Jacquesson avait depuis très longtemps un actionnaire extérieur, qui n’était pas connu, un gros minoritaire dont nous avons pu enfin racheter la participation à la fin de l’année 2020. Mais c’était quelque chose que nous jugions lourd à assumer pour la famille et nous voulions dès le départ trouver un autre actionnaire, avec si possible un niveau moindre de participation. Nous souhaitions aussi que les relations avec cet actionnaire soient plus fluides qu’avec le précédent. Nous avons beaucoup réfléchi mon frère et moi : il devait être au moins Européen et de préférence français. On nous a fait savoir qu’un certain nombre de personnes étaient très intéressées par un investissement en Champagne, notamment le groupe Artémis. Je vous avoue que nous avons été extrêmement séduits par la ribambelle de jolis domaines qu’il possède ! Ce qui est intéressant, c’est que ce ne sont pas des très grosses maisons, mais à chaque fois des petits domaines de luxe. Je crois d’ailleurs que c’est pour cela que rentrer en Champagne par l’intermédiaire d’une participation minoritaire chez Jacquesson les tentaient beaucoup plus que de racheter une grande marque classique. Il s’agit vraiment d’un choix mutuel : nous nous sommes rencontrés et nous nous sommes appréciés. Ce qui est amusant, c’est que bien que cela soit un groupe important, ce sont des gens avec lesquels nous sommes totalement sur la même longueur d’onde. Même si aujourd’hui, c’est son fils qui gère l’ensemble, nous avons fait la connaissance de François Pinault pour lequel tout ce qui est art et vin reste une priorité. C’est un monsieur absolument remarquable, charmant.
La participation du groupe dans votre capital peut générer de belles synergies, par exemple sur le plan de la distribution…
Il n’y a rien d’opérationnel de prévu. Je dirais que les choses se feront comme elles doivent se faire. Pour nous, il s’agissait d’une association capitalistique intéressée au départ, je ne le cache pas, maintenant oui, bien sûr, il y aura sans doute des choses, il existe des pays où nous ne sommes pas forcément très bien implantés et où ils le sont. Mais, il y a aussi des endroits où nous n’avons pas du tout besoin d’eux, par exemple en France et en Italie, nos deux plus gros marchés.

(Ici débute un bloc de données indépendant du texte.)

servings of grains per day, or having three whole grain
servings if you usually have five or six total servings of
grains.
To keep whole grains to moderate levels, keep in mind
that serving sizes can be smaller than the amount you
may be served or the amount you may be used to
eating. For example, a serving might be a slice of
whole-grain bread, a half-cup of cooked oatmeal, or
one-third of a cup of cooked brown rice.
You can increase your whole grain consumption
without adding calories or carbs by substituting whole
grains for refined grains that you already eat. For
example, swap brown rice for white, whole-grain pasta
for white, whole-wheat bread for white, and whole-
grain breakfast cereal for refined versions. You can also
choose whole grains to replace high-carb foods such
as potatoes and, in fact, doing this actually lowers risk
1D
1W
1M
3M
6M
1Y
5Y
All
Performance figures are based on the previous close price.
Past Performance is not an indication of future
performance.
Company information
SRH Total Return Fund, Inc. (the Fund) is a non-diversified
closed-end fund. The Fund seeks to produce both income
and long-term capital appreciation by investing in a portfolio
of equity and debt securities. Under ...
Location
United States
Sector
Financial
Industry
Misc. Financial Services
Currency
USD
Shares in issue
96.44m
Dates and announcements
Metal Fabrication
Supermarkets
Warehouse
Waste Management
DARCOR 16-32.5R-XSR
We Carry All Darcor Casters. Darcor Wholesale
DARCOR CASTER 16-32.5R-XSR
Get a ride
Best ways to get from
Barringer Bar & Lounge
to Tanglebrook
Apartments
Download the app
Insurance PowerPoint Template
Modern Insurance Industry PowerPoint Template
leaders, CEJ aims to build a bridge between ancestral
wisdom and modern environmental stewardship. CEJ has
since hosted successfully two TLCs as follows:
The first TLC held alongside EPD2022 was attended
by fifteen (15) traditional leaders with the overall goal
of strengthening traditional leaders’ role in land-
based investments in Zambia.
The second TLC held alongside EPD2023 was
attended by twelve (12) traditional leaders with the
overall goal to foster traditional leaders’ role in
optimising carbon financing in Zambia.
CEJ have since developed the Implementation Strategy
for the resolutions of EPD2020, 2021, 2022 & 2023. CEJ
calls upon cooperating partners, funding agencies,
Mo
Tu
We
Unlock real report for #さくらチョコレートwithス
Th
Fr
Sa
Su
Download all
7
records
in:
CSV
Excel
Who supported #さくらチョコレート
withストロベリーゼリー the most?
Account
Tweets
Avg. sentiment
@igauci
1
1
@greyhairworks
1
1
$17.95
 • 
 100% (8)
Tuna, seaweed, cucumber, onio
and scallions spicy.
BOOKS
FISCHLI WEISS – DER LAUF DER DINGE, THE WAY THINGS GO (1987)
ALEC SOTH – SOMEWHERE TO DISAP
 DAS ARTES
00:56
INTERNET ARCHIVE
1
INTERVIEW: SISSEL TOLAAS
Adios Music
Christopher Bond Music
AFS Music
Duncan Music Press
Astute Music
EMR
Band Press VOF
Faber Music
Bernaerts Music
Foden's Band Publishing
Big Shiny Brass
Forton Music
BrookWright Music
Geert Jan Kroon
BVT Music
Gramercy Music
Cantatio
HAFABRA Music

Vous limitez volontairement votre production à 250.000 bouteilles, investir dans une maison qui ne souhaite pas se développer en termes de volumes, cela peut sembler paradoxal, vous vous tiendrez à ce principe ?
Est-ce qu’ils se sont posé la question des développements en volumes lors du rachat de Clos de Tart ? Cet investissement ne remet pas en cause nos piliers. En revanche, mon frère et moi, nous avons toujours été convaincus que si vous nous trouvez demain matin cinq hectares de vieux pinot noir sur le plus beau coteau d’Aÿ, nous les rentrons sans souci et nous élaborons 30.000 bouteilles de plus. Quand nous avons repris Jacquesson, le volume était effectivement de 450.000 bouteilles, mais nous n’avons jamais voulu baisser notre production, nous avons voulu simplement l’adapter aux seuls approvisionnements qui nous convenaient et que nous maîtrisions. Et il se trouve qu’aujourd’hui nous maîtrisons de la manière dont nous le souhaitons environ 37 hectares de vignes, 29 en exploitation et 8 en achats à nos voisins de parcelles. Nous n’avons pas hésité par exemple à rompre avec un livreur qui possédait cinq hectares sur Aÿ, Dizy, et Hautvillers parce que les raisins que nous vendait la nouvelle génération ne correspondaient pas à nos attentes. La réduction du rendement induite par nos méthodes à la vigne et au pressurage est aussi l’une des causes de la baisse notre production. Enfin, nous ne voulons pas non plus acheter des raisins venus de trop loin. Nous avons ainsi arrêté de nous fournir à Verzenay, non pas pour des raisons qualitatives, mais parce qu’il n’est pas bon de transporter le raisin et que le pressurage s’effectuait sur place par d’autres que nous. Or, nos méthodes de pressurage et de fractionnement des jus sont trop spécifiques pour que nous puissions confier cette étape à d’autres. La famille Pinault et le groupe Artemis ont investi justement parce que le projet leur plaît, sinon ils ne l’auraient pas fait. Vous savez, ils connaissaient déjà nos vins par cœur bien avant de nous rencontrer.